— Ch. 1 · The First Touchdown On The Far Side —
Chang'e 4.
~4 min read · Ch. 1 of 5
At 02:26 UTC on the 3rd of January 2019, a robotic lander touched down inside Von Kármán crater. This moment marked the first time any spacecraft had ever landed on the far side of the Moon. Direct radio communication with Earth is impossible from that location because the Moon itself blocks all signals. Engineers had to solve this problem years before the landing attempt began. They launched a relay satellite named Queqiao in May 2018 to orbit behind the Moon at the L2 point. This satellite acts as a bridge between the distant rover and mission control on Earth. The Chang'e 4 mission was originally built as a backup for the earlier Chang'e 3 mission. It became available after Chang'e 3 successfully landed in 2013. Chinese engineers modified the design to handle the rough terrain found on the lunar far side.

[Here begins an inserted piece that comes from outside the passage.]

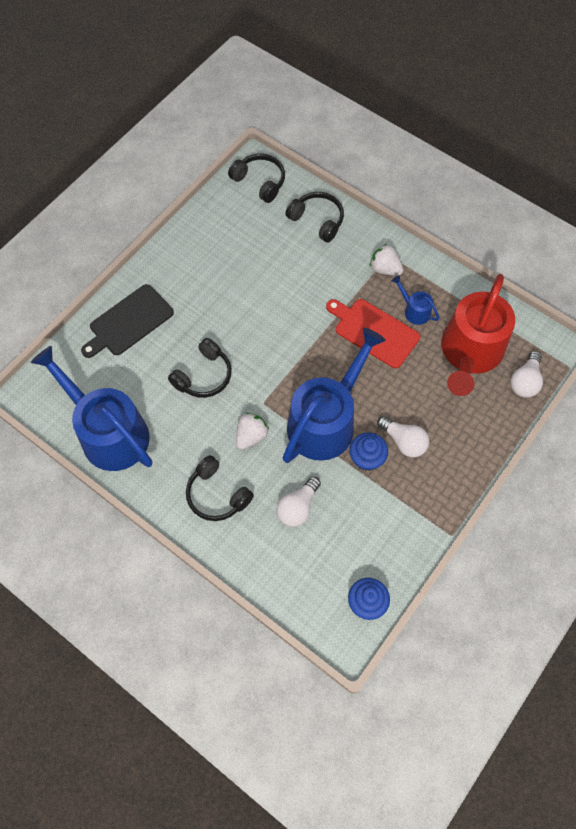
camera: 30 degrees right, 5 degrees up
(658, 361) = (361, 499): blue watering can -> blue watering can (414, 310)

Relay Satellites And Microsatellites
Queqiao carries a large antenna designed to receive X band signals from the lander. It relays those messages back to Earth using S band frequencies. The satellite took twenty-four days to reach its final halo orbit around the Earth-Moon L2 point. Two smaller microsatellites named Longjiang-1 and Longjiang-2 traveled alongside it during launch. Both were developed by Harbin Institute of Technology in China. Longjiang-1 failed to enter lunar orbit but Longjiang-2 succeeded. Longjiang-2 operated until the 31st of July 2019 when it crashed into Van Gent crater. That impact created a small four by five meter crater on the surface. These tiny satellites observed the sky at very low frequencies ranging from one to thirty megahertz. No observations in this frequency range have been done from Earth orbit due to interference from the ionosphere. This data offers potential breakthroughs in understanding energetic phenomena from celestial sources.